Perbedaan hitungan inilah yang menunjukkan indikasi mark up sebesar Rp 30 triliun. Jika harga BBM dinaikkan menjadi Rp 6.000 sekalipun, ICW menghitung total beban subsidi BBM hanya Rp 68 triliun. Adapun hitungan pemerintah sebesar Rp111 triliun. Selisihnya hampir Rp 43 triliun. ICW menilai hal ini bisa menjadi celah penyimpangan.

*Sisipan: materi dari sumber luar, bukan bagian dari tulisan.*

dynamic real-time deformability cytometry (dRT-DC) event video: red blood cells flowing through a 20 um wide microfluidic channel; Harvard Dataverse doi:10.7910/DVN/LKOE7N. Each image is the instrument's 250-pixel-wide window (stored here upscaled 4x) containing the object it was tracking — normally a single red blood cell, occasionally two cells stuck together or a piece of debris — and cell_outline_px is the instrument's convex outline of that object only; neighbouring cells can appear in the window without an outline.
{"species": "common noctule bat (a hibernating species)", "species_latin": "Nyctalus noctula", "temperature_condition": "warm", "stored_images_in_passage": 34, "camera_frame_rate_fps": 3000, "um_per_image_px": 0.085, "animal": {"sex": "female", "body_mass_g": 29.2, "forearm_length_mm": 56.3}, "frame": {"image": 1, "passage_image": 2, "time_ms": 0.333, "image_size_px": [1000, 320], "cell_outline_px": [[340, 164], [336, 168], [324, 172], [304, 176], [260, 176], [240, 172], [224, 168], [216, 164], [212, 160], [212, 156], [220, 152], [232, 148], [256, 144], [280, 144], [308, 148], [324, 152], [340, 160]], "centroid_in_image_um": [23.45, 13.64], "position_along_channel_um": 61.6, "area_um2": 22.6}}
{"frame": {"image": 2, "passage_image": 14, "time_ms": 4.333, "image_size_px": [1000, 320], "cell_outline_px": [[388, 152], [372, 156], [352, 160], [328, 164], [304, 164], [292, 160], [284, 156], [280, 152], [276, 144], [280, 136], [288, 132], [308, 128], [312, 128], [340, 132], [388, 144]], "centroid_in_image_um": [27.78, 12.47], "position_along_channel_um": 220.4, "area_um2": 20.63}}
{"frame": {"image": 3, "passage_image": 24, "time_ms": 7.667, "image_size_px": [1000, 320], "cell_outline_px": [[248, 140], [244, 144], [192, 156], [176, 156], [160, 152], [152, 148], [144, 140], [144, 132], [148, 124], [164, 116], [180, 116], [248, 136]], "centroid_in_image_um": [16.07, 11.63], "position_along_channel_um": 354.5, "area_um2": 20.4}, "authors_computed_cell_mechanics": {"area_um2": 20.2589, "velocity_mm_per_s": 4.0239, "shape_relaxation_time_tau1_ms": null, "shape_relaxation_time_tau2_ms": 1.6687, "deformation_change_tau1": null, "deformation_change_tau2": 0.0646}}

"Persoalannya tidak transparan. Saya juga tidak tahu apakah ini adalah bagian dari semacam investasi atau ATM politik bagi semua partai. Bisa saja dibajak kepentingan politik, di mana selisih Rp 30 triliun bisa saja dibagi bersama-sama bisnis, pengusaha, dan politik rente. Kepentingan politik kan butuh dana," ujarnya.